[[ Document passage, beginning ]]

There once grim-married Phineus with overbearing spirit
blinded his two sons by throwing them to rocks, and
to beasts as prey he set them forth because of a woman’s love-charms.
But them both unharmed and seeing again made
the two sons of glorious Boreas; and to Phineus, for him they bestowed ruin
of painful wrath and they took away light’s rays.
But when raging Boreas by whirling gusts
having seized rolled him under dense thickets and forests
of Bistonia, so that destructive doom and destiny he might meet.3
* [evening-ones simply refers poetically to the Argonauts at night.]
From the kingdom of the Bebrykes, the Argonauts depart and land at the city of the Bithynians. In other versions of the myth, this is where the Argonauts meet Phineus. In our version, the Argonauts don’t meet anything, but the poet recalls that here Phineus once blinded his sons and cast them out “to beasts as prey” due to his being overcome by love-charms. Boreas, however, saved the sons and blinded Phineus, eventually tossing him around “under dense thickets and forests” in Bistonia, killing him.

[[ Document passage, end ]]
[[ Dataset content, beginning ]]

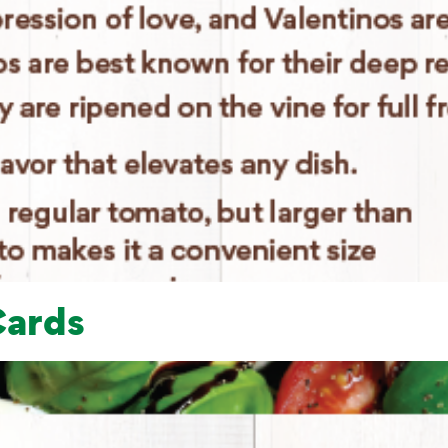
Cards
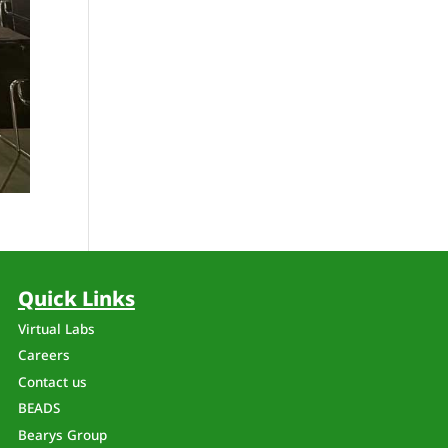
Quick Links
Virtual Labs
Careers
Contact us
BEADS
Bearys Group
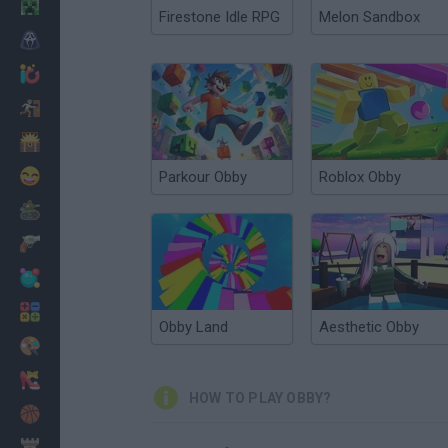
Minecraft
Firestone Idle RPG
Melon Sandbox
Horror
io Games
Escape
Dinosaurs
Funny
Parkour Obby
Roblox Obby
War
Weapons
Balls
Math
Obby Land
Aesthetic Obby
Painting
Fashion
HOW TO PLAY OBBY?
Basket
Strategy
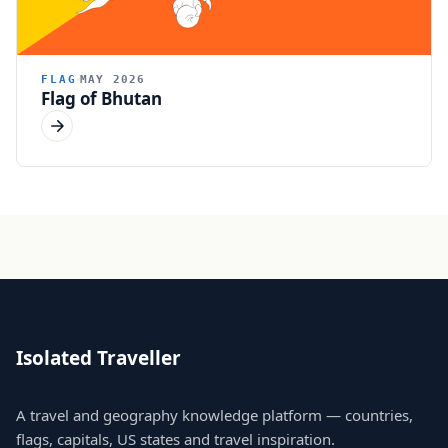
FLAG
MAY 2026
Flag of Bhutan
Isolated Traveller
A travel and geography knowledge platform — countries,
flags, capitals, US states and travel inspiration.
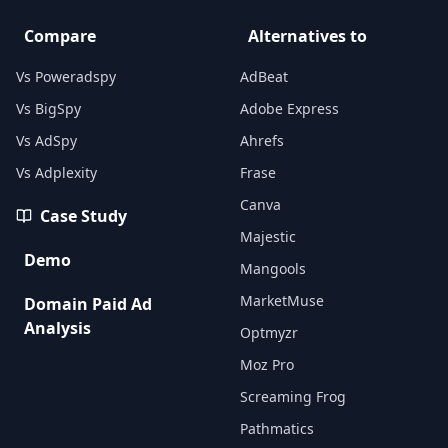
Compare
Alternatives to
Vs Poweradspy
AdBeat
Vs BigSpy
Adobe Express
Vs AdSpy
Ahrefs
Vs Adplexity
Frase
Canva
Case Study
Majestic
Demo
Mangools
MarketMuse
Domain Paid Ad
Analysis
Optmyzr
Moz Pro
Screaming Frog
Pathmatics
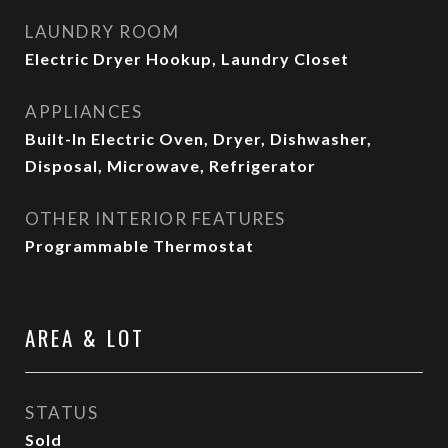
LAUNDRY ROOM
Electric Dryer Hookup, Laundry Closet
APPLIANCES
Built-In Electric Oven, Dryer, Dishwasher,
Disposal, Microwave, Refrigerator
OTHER INTERIOR FEATURES
Programmable Thermostat
AREA & LOT
STATUS
Sold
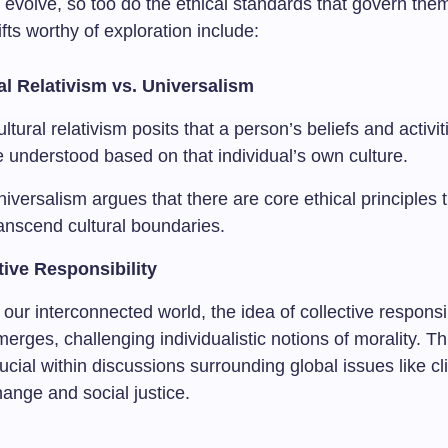
 evolve, so too do the ethical standards that govern the
ifts worthy of exploration include:
al Relativism vs. Universalism
ltural relativism posits that a person’s beliefs and activi
 understood based on that individual’s own culture.
iversalism argues that there are core ethical principles 
ranscend cultural boundaries.
tive Responsibility
 our interconnected world, the idea of collective responsib
erges, challenging individualistic notions of morality. Th
ucial within discussions surrounding global issues like c
ange and social justice.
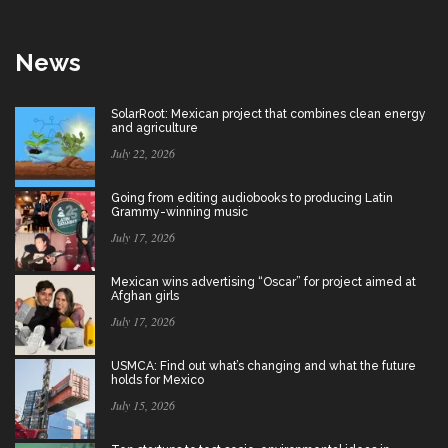
News
SolarRoot: Mexican project that combines clean energy
and agriculture
July 22, 2026
Going from editing audiobooks to producing Latin
Grammy-winning music
July 17, 2026
Mexican wins advertising “Oscar” for project aimed at
Afghan girls
July 17, 2026
USMCA: Find out what’s changing and what the future
holds for Mexico
July 15, 2026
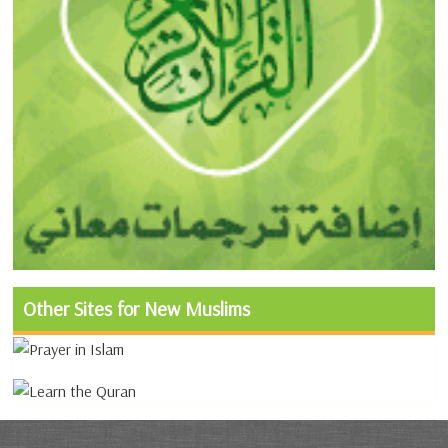
Other Sites for New Muslims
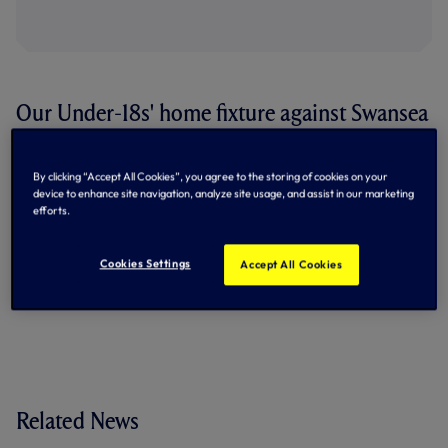
Our Under-18s' home fixture against Swansea
City on Saturday, October 17, will now kick-
off at 1pm.
By clicking “Accept All Cookies”, you agree to the storing of cookies on your
device to enhance site navigation, analyze site usage, and assist in our marketing
Meanwhile, the home Barclays Under-18 Premier League
efforts.
match against Southampton on Saturday, November 21,
will kick-off at 11.30am.
Cookies Settings
Accept All Cookies
By Tottenham Hotspur
Related News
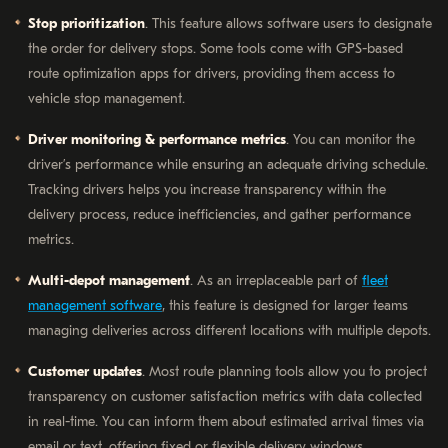
Stop prioritization
. This feature allows software users to designate
the order for delivery stops. Some tools come with GPS-based
route optimization apps for drivers, providing them access to
vehicle stop management.
Driver monitoring & performance metrics
. You can monitor the
driver’s performance while ensuring an adequate driving schedule.
Tracking drivers helps you increase transparency within the
delivery process, reduce inefficiencies, and gather performance
metrics.
Multi-depot management
. As an irreplaceable part of
fleet
management software
, this feature is designed for larger teams
managing deliveries across different locations with multiple depots.
Customer updates
. Most route planning tools allow you to project
transparency on customer satisfaction metrics with data collected
in real-time. You can inform them about estimated arrival times via
email or text, offering fixed or flexible delivery windows.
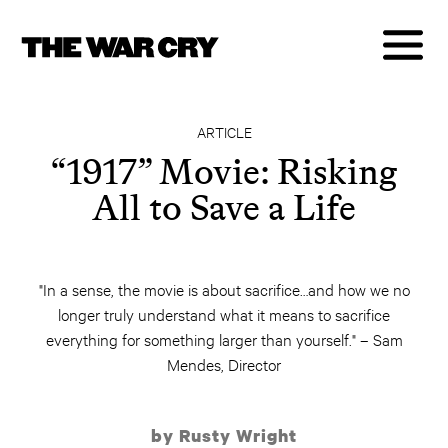
ARTICLE
“1917” Movie: Risking
All to Save a Life
"In a sense, the movie is about sacrifice…and how we no
longer truly understand what it means to sacrifice
everything for something larger than yourself." – Sam
Mendes, Director
by Rusty Wright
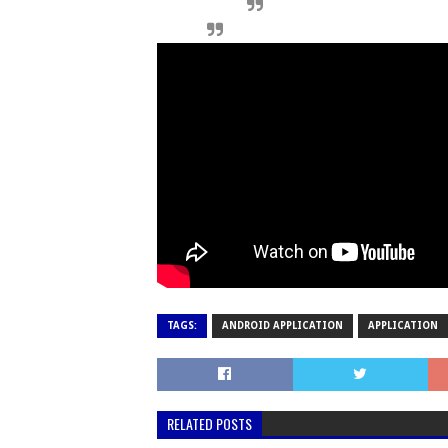
TAGS:
ANDROID APPLICATION
APPLICATION
RELATED POSTS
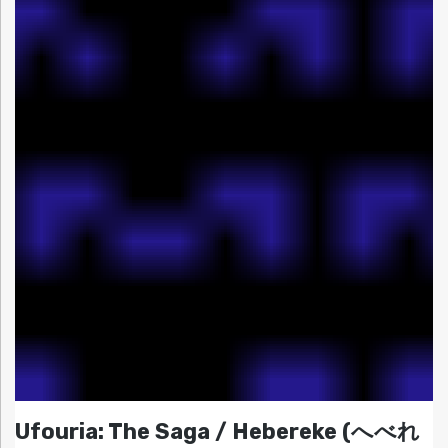
Ufouria: The Saga / Hebereke (へべれ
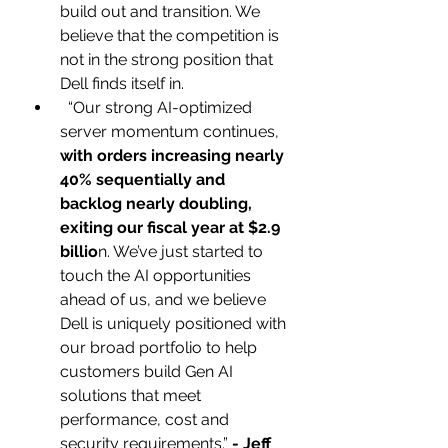
build out and transition. We 
believe that the competition is 
not in the strong position that 
Dell finds itself in.
  “Our strong AI-optimized 
server momentum continues,
with orders increasing nearly 
40% sequentially and 
backlog nearly doubling, 
exiting our fiscal year at $2.9 
billio
n. We’ve just started to 
touch the AI opportunities 
ahead of us, and we believe 
Dell is uniquely positioned with 
our broad portfolio to help 
customers build Gen AI 
solutions that meet 
performance, cost and 
security requirements.”
 - Jeff 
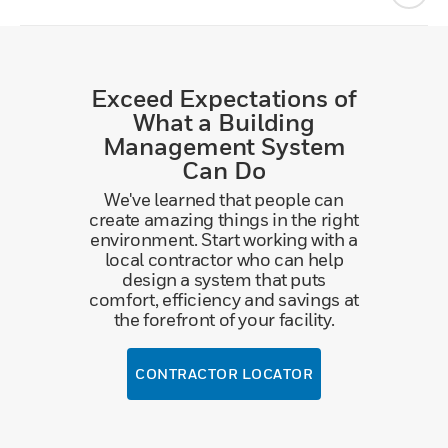
Exceed Expectations of
What a Building
Management System
Can Do
We've learned that people can
create amazing things in the right
environment. Start working with a
local contractor who can help
design a system that puts
comfort, efficiency and savings at
the forefront of your facility.
CONTRACTOR LOCATOR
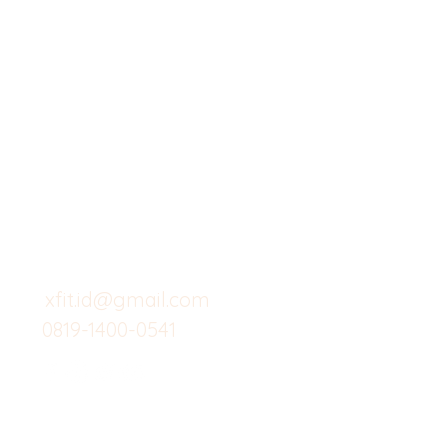
X-fit.id
Menu
Butuh Bantuan?
Home
Kunjungi
Customer
Menu dine in
Support kami
Cafe
untuk layanan atau email
berikut
Food
Custom Salad
xfit.id@gmail.com
0819-1400-0541
Suplemen
Minuman Seha
Gym
Investor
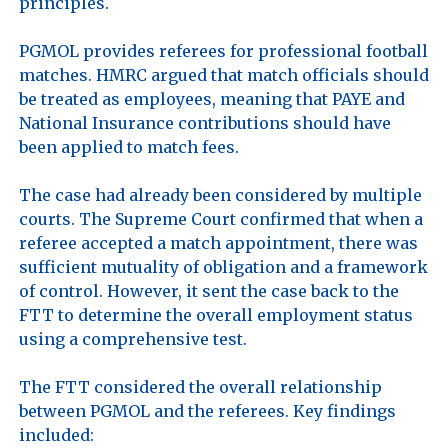
principles.

PGMOL provides referees for professional football 
matches. HMRC argued that match officials should 
be treated as employees, meaning that PAYE and 
National Insurance contributions should have 
been applied to match fees. 

The case had already been considered by multiple 
courts. The Supreme Court confirmed that when a 
referee accepted a match appointment, there was 
sufficient mutuality of obligation and a framework 
of control. However, it sent the case back to the 
FTT to determine the overall employment status 
using a comprehensive test.

The FTT considered the overall relationship 
between PGMOL and the referees. Key findings 
included:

[[ Dataset content, end ]]

» Assignment: List each proper name that appears in the Phineus passage, giving each name only once.

» Your solution: Phineus, Boreas, Bistonia, Argonauts, Bebrykes, Bithynians